The main trio aside, the other characters were more roles within the story than actual characters. Sachiko was a little over the top for me, and her husband a bit predictable as well, but that's okay. The other support characters more than make up for them. The yakuza guy was entertaining, and the Hispanic hitman intriguing, not to mention the raving, crazy, old hobo. They're as good as minor characters get.
ART & ANIMATION - Tokyo Godfathers was a gorgeous, gorgeous movie, but I wouldn't have expected or accepted anything less. Seriously, there wasn't much not to like here visually. The characters were all distinct, memorable, and animated. Expressions were rendered with impressive realism, and the scenic city background was beautiful. I especially loved how the snow and light rail were handled, as well as nighttime city lights. The realness of the city really resonated as well. We do see a few prominent landmarks like Tokyo Tower, but pretty much all the buildings looked like they could have been real.

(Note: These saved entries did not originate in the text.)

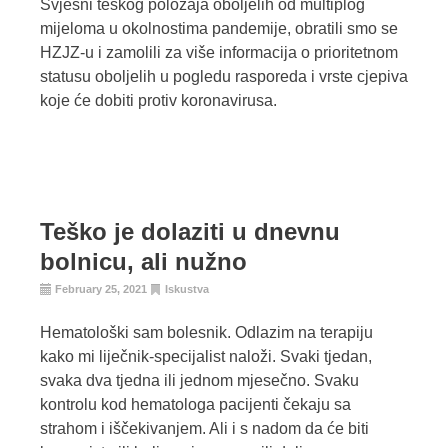
Svjesni teškog položaja oboljelih od multiplog
mijeloma u okolnostima pandemije, obratili smo se
HZJZ-u i zamolili za više informacija o prioritetnom
statusu oboljelih u pogledu rasporeda i vrste cjepiva
koje će dobiti protiv koronavirusa.
Teško je dolaziti u dnevnu
bolnicu, ali nužno
February 25, 2021
Iskustva
Hematološki sam bolesnik. Odlazim na terapiju
kako mi liječnik-specijalist naloži. Svaki tjedan,
svaka dva tjedna ili jednom mjesečno. Svaku
kontrolu kod hematologa pacijenti čekaju sa
strahom i iščekivanjem. Ali i s nadom da će biti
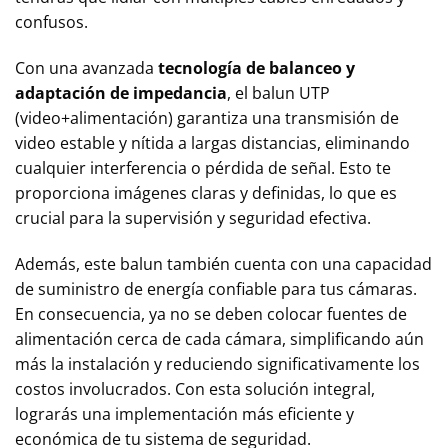
confusos.
Con una avanzada
tecnología de balanceo y
adaptación de impedancia
, el balun UTP
(video+alimentación) garantiza una transmisión de
video estable y nítida a largas distancias, eliminando
cualquier interferencia o pérdida de señal. Esto te
proporciona imágenes claras y definidas, lo que es
crucial para la supervisión y seguridad efectiva.
Además, este balun también cuenta con una capacidad
de suministro de energía confiable para tus cámaras.
En consecuencia, ya no se deben colocar fuentes de
alimentación cerca de cada cámara, simplificando aún
más la instalación y reduciendo significativamente los
costos involucrados. Con esta solución integral,
lograrás una implementación más eficiente y
económica de tu sistema de seguridad.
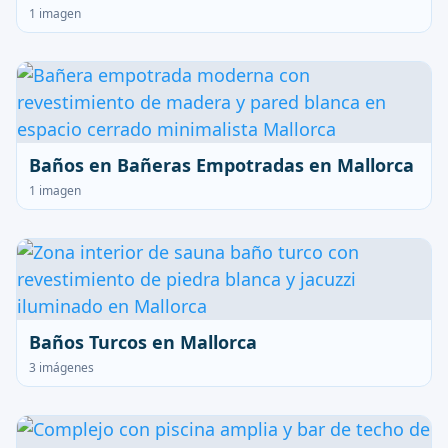
1 imagen
Baños en Bañeras Empotradas en Mallorca
1 imagen
Baños Turcos en Mallorca
3 imágenes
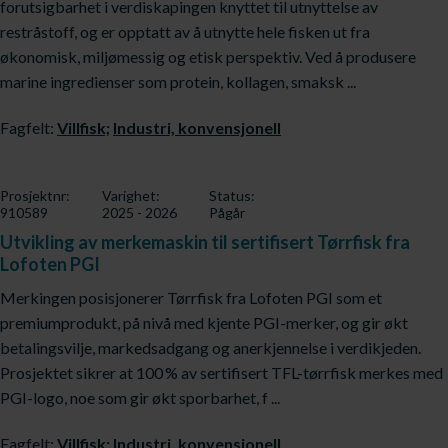
forutsigbarhet i verdiskapingen knyttet til utnyttelse av
restråstoff, og er opptatt av å utnytte hele fisken ut fra
økonomisk, miljømessig og etisk perspektiv. Ved å produsere
marine ingredienser som protein, kollagen, smaksk ...
Fagfelt:
Villfisk;
Industri, konvensjonell
Prosjektnr:
Varighet:
Status:
910589
2025 - 2026
Pågår
Utvikling av merkemaskin til sertifisert Tørrfisk fra
Lofoten PGI
Merkingen posisjonerer Tørrfisk fra Lofoten PGI som et
premiumprodukt, på nivå med kjente PGI-merker, og gir økt
betalingsvilje, markedsadgang og anerkjennelse i verdikjeden.
Prosjektet sikrer at 100 % av sertifisert TFL-tørrfisk merkes med
PGI-logo, noe som gir økt sporbarhet, f ...
Fagfelt:
Villfisk;
Industri, konvensjonell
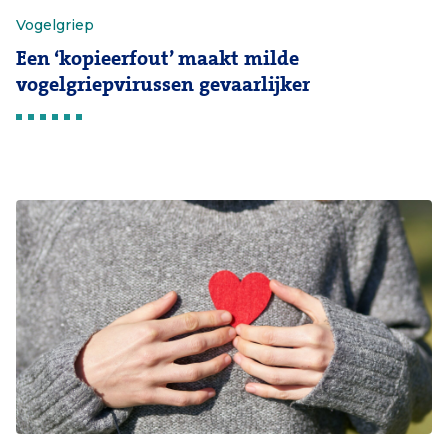
Vogelgriep
Een ‘kopieerfout’ maakt milde
vogelgriepvirussen gevaarlijker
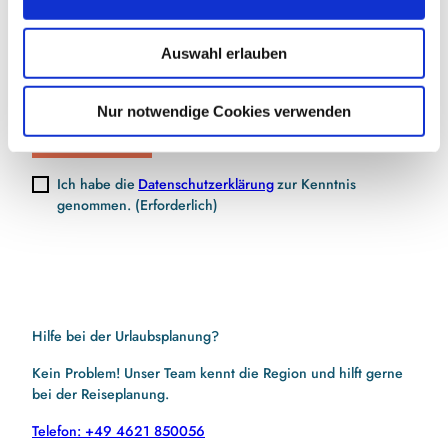
s
w
Auswahl erlauben
a
E-Mail-Adresse
(Erforderlich)
h
l
Nur notwendige Cookies verwenden
Jetzt anmelden
Ich habe die
Datenschutzerklärung
zur Kenntnis
genommen.
(Erforderlich)
Hilfe bei der Urlaubsplanung?
Kein Problem! Unser Team kennt die Region und hilft gerne
bei der Reiseplanung.
Telefon: +49 4621 850056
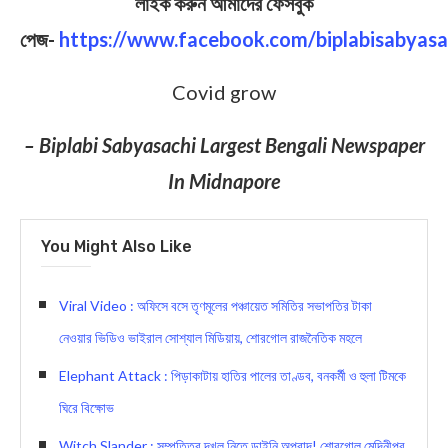
লাইক করুন আমাদের ফেসবুক
পেজ-
https://www.facebook.com/biplabisabyasa
Covid grow
– Biplabi Sabyasachi Largest Bengali Newspaper
In Midnapore
You Might Also Like
Viral Video : অফিসে বসে তৃণমূলের পঞ্চায়েত সমিতির সভাপতির টাকা
নেওয়ার ভিডিও ভাইরাল সোশ্যাল মিডিয়ায়, শোরগোল রাজনৈতিক মহলে
Elephant Attack : পিড়াকাটায় হাতির পালের তাণ্ডব, বনকর্মী ও হুলা টিমকে
ঘিরে বিক্ষোভ
Witch Slander : সম্পত্তির দখল নিতে ডাইনি অপবাদ! শোরগোল মেদিনীপুর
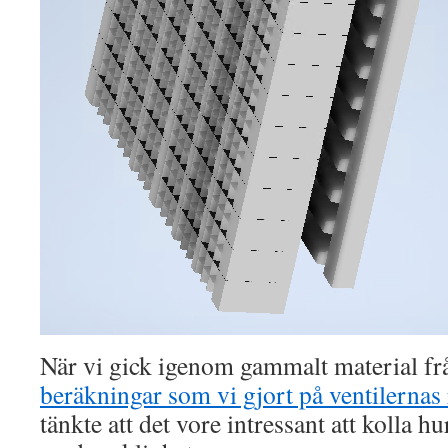
När vi gick igenom gammalt material frå
beräkningar som vi gjort på ventilernas
tänkte att det vore intressant att kolla 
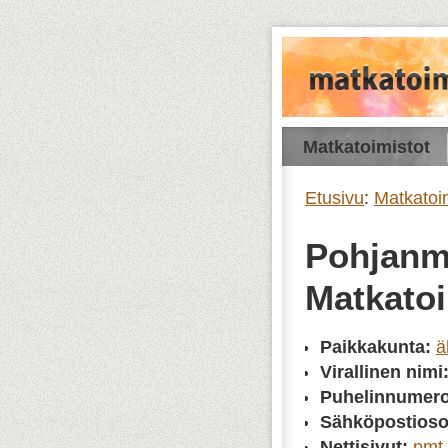
Matkatoimistot
Etusivu
:
Matkatoi
Pohjan
Matkato
Paikkakunta:
ä
Virallinen nimi
Puhelinnumero
Sähköpostioso
Nettisivut:
pmt.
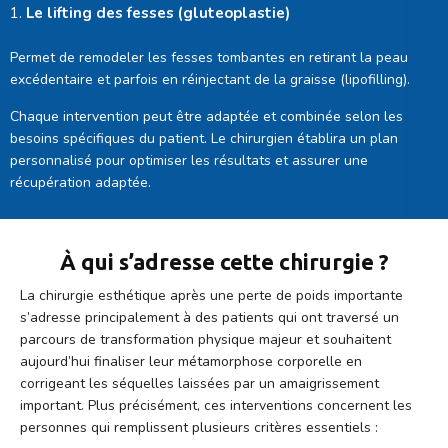
Le lifting des fesses (gluteoplastie)
Permet de remodeler les fesses tombantes en retirant la peau
excédentaire et parfois en réinjectant de la graisse (lipofilling).
Chaque intervention peut être adaptée et combinée selon les
besoins spécifiques du patient. Le chirurgien établira un plan
personnalisé pour optimiser les résultats et assurer une
récupération adaptée.
À qui s’adresse cette chirurgie ?
La chirurgie esthétique après une perte de poids importante
s’adresse principalement à des patients qui ont traversé un
parcours de transformation physique majeur et souhaitent
aujourd’hui finaliser leur métamorphose corporelle en
corrigeant les séquelles laissées par un amaigrissement
important. Plus précisément, ces interventions concernent les
personnes qui remplissent plusieurs critères essentiels :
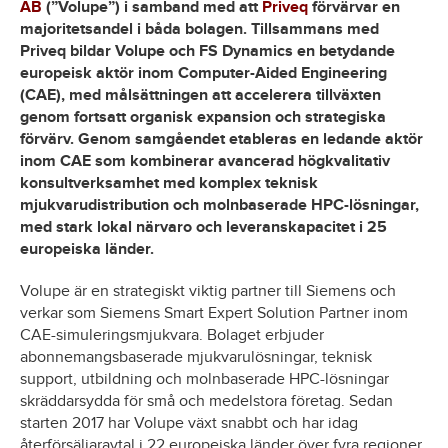
AB
(”Volupe”) i samband med att
Priveq
förvärvar en
majoritetsandel i båda bolagen. Tillsammans med
Priveq bildar Volupe och FS Dynamics en betydande
europeisk aktör inom Computer-Aided Engineering
(CAE), med målsättningen att accelerera tillväxten
genom fortsatt organisk expansion och strategiska
förvärv. Genom samgåendet etableras en ledande aktör
inom CAE som kombinerar avancerad högkvalitativ
konsultverksamhet med komplex teknisk
mjukvarudistribution och molnbaserade HPC-lösningar,
med stark lokal närvaro och leveranskapacitet i 25
europeiska länder.
Volupe är en strategiskt viktig partner till Siemens och
verkar som Siemens Smart Expert Solution Partner inom
CAE-simuleringsmjukvara. Bolaget erbjuder
abonnemangsbaserade mjukvarulösningar, teknisk
support, utbildning och molnbaserade HPC-lösningar
skräddarsydda för små och medelstora företag. Sedan
starten 2017 har Volupe växt snabbt och har idag
återförsäljaravtal i 22 europeiska länder över fyra regioner.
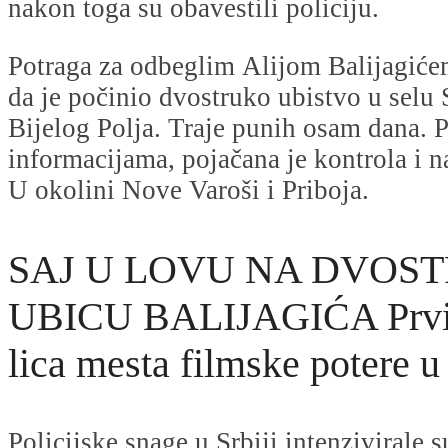
nakon toga su obavestili policiju.
Potraga za odbeglim Alijom Balijagiće
da je počinio dvostruko ubistvo u selu
Bijelog Polja. Traje punih osam dana.
informacijama, pojačana je kontrola i na 
U okolini Nove Varoši i Priboja.
SAJ U LOVU NA DVOS
UBICU BALIJAGIĆA Prvi 
lica mesta filmske potere u 
Policijske snage u Srbiji intenzivirale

The big city feeling really came out perfectly. It was kind of nice to see a few trademarks of Satoshi Kon's style as well, including that a stout, self-important man, and that one creepy, old guy. They're Kon's white doves.
MUSIC - Average in that I-don't-really-remember-any-of-it way. The final melody that played with the end credits was nice though.
VOICE ACTING - I saw this movie subbed, and it was lovely. The cast for our three protagonists all did great; the emotion was clearly there. I was especially fond of Yoshiaki Umegaki, who voiced Hana. I suppose I'm always impressed with those that do well playing less traditional roles, but it was a very believable portrayal. And... the baby cry was too believable. I don't like babies much, but even amongst the baby lovers of the world, I'm sure there is a general consensus that the noise they can make is incredibly unpleasant. I almost muted this movie so many times because oh, snap, there is a lot of baby wailing in this movie. Oh well. More realism points?
The inclusion of a few Spanish-speaking characters in the movie was a nice surprise and scored some multicultural points. I like Spanish a lot and even though I probably wasn't the best student of the language, I understood well enough without subtitles (I guess KAA hadn't been prepared to sub Spanish). They used real Spanish-speakers too, so it actually sounded like Spanish instead of some strange, garbled Supaniishu. Yay!
OVERALL - Barring a bit of partial nudity (exposed breasts for breastfeeding), I think Tokyo Godfathers is an excellent family film. The story is pretty straightforward and easy to understand. All the traditional elements of a Christmas movie are there -- inspiration, hope, good deeds, strong relationships, family values, feel-goodness, and a happy ending -- but the rich characters that Satoshi Kon brings into the mix really makes the difference. So yeah, even with all the silly little coincidences that move it along, I really enjoyed this movie.